Red Cross volunteers buried victims alive
MUHANGA — Details about the 1994 killings at the Kabgayi Catholic Diocese in Muhanga district have finally been officially released.
The report was officially presented to Domitillle Mukantaganzwa, the Executive Secretary of the National Gacaca jurisdiction on Tuesday February 10, at the Muhanga cultural centre.
This development comes years after outcry from Kabgayi genocide survivors who were asking the Gacaca courts to investigate the killings and bring to book people responsible.
The report was compiled by a team of 18 Gacaca judges from former Gitarama Province - who since October 2008 collected various testimonies from Kabgayi survivors countrywide.
According to the report, more than 64,000 Rwandans, seeking refuge fell at Kabgayi Diocese grounds, during the Genocide.
A total of 458 cases (in category 1 and 2) are set for trial, and at least 328 judges have been lined up to commence the trials this month.
The judges, who were present during the release of the report, said that this information is an answer to survivor’s persistent quest for justice to be done.
Ildésbald Ruzigana, who led the Judges, said that the testimonies indicate that most of the killings were planned by government officials, some religious leaders and residents of Ngororero and Kibuye.
Some of the officials cited in the report, according to Ruzigana, include Jean Kambanda, Bishop Thaddeus Nsenginyumva and Fr. Rukundo. Others cited in the report were working as Red Cross volunteers who allegedly buried victims alive.
Ruzigana, noted that some areas in the districts of Ruhango, Kamonyi and Nyanza didn’t provide sufficient information on the killings and residents there were reluctant to volunteer information despite briefing them earlier.
Details of the killings in the Catholic stronghold have been mysterious for the past 14 years and nobody including the Catholic Church had claimed responsibility.

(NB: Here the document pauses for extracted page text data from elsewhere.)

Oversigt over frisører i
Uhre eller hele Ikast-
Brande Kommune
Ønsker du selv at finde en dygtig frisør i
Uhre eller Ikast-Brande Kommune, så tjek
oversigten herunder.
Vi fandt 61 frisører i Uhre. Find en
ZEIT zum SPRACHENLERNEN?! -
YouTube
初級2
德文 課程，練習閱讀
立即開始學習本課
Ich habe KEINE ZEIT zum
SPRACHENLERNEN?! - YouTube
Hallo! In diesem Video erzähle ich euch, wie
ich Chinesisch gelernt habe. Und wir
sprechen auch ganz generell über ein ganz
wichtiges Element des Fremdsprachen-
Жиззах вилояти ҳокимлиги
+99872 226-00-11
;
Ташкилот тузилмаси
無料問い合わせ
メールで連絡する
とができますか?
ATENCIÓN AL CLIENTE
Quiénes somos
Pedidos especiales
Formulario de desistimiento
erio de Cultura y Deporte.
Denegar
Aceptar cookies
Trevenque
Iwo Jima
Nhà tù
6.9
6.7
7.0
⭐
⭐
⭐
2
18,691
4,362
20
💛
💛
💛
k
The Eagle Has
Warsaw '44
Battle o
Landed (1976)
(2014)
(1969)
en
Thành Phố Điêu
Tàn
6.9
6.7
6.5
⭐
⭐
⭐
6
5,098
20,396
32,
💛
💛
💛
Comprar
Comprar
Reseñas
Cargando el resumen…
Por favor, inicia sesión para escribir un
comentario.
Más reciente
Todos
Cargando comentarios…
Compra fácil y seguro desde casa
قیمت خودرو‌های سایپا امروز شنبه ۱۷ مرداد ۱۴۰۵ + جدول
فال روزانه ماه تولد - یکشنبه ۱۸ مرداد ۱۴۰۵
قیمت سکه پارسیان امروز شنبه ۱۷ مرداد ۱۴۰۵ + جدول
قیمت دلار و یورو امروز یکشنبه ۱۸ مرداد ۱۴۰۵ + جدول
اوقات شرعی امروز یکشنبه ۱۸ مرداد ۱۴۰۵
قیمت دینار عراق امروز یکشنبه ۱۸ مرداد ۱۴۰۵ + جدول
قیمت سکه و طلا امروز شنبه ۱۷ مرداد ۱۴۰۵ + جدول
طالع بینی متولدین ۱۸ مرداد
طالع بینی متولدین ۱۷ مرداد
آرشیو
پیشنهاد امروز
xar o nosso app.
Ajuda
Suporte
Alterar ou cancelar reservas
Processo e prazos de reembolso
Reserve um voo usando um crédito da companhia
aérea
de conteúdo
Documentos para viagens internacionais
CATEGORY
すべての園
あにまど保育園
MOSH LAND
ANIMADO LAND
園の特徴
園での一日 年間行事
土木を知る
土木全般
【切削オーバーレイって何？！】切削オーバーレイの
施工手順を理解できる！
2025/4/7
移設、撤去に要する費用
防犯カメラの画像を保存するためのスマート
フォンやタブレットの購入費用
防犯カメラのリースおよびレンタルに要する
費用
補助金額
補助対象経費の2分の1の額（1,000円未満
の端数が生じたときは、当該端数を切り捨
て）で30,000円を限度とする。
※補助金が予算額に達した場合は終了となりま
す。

Only the Bishop Smaragade Mbonyintege of Kabgayi, had previously promised cooperation in the process of collecting information.
Last year, Dr. Théoneste Niyitegeka, a former presidential aspirant in 2003, was sentenced to 15 years of imprisonment by the Gacaca Appeal Court of Gihuma, for discharging patients before they fully recovered who were later killed by Interahamwe militia-who had camped at Kabgayi.